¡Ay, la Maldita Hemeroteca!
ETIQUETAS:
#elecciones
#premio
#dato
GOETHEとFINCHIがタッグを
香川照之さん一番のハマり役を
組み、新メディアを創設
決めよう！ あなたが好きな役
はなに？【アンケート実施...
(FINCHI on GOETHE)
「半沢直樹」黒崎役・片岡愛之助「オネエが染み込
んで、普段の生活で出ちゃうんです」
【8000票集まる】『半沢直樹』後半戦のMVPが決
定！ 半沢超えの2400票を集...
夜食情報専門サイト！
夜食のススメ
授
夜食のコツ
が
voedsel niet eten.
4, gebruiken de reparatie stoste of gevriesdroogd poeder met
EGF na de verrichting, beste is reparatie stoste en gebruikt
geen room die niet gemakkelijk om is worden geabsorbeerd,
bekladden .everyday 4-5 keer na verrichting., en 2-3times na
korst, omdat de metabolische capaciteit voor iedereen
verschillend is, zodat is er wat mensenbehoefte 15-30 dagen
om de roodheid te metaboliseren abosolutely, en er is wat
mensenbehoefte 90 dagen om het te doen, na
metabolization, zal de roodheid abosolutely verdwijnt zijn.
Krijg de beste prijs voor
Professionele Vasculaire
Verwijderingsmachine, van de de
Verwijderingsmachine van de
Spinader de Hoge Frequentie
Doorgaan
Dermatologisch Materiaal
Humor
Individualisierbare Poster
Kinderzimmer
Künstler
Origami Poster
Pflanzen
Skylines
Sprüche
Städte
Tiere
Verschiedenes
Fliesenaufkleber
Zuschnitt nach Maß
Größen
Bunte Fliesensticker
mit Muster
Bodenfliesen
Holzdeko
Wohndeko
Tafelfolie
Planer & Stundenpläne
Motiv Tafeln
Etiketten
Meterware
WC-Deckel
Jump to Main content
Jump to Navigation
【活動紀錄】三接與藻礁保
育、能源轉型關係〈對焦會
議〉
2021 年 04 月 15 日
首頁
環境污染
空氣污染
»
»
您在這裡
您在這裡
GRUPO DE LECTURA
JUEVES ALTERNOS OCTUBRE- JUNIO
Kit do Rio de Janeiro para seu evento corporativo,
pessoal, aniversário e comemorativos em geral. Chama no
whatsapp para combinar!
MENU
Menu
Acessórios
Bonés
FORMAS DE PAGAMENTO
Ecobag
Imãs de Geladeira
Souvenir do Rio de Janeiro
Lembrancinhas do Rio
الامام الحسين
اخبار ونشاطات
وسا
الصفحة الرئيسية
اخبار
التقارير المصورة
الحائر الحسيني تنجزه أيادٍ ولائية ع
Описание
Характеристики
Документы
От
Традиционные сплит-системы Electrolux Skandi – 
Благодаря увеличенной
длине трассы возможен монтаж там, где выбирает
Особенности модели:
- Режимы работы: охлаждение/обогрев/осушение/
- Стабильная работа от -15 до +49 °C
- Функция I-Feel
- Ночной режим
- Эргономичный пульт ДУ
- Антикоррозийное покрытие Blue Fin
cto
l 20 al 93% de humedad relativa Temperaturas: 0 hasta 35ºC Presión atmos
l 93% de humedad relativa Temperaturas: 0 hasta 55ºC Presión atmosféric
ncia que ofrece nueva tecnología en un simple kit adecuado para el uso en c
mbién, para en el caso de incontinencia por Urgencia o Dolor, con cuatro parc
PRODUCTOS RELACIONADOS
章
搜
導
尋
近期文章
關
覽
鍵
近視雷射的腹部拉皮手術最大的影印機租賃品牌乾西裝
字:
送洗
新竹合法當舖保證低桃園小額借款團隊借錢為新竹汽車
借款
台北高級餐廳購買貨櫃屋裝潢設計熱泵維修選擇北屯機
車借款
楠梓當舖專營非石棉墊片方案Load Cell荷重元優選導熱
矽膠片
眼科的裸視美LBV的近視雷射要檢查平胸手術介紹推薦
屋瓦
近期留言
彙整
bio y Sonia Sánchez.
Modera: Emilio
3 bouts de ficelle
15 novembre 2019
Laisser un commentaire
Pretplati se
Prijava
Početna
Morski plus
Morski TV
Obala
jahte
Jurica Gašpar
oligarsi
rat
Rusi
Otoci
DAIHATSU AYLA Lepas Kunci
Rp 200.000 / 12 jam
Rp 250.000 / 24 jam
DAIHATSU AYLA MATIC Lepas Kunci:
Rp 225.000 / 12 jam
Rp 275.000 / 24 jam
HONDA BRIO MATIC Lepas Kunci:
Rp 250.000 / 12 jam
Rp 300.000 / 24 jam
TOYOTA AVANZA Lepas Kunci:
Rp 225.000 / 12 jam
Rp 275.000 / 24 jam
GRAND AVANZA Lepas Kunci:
★ ★ ★
_Task goal:_ Search the data above for the string "voor". Report every line where it is found.

_Completed exercise:_
korst, omdat de metabolische capaciteit voor iedereen
Krijg de beste prijs voor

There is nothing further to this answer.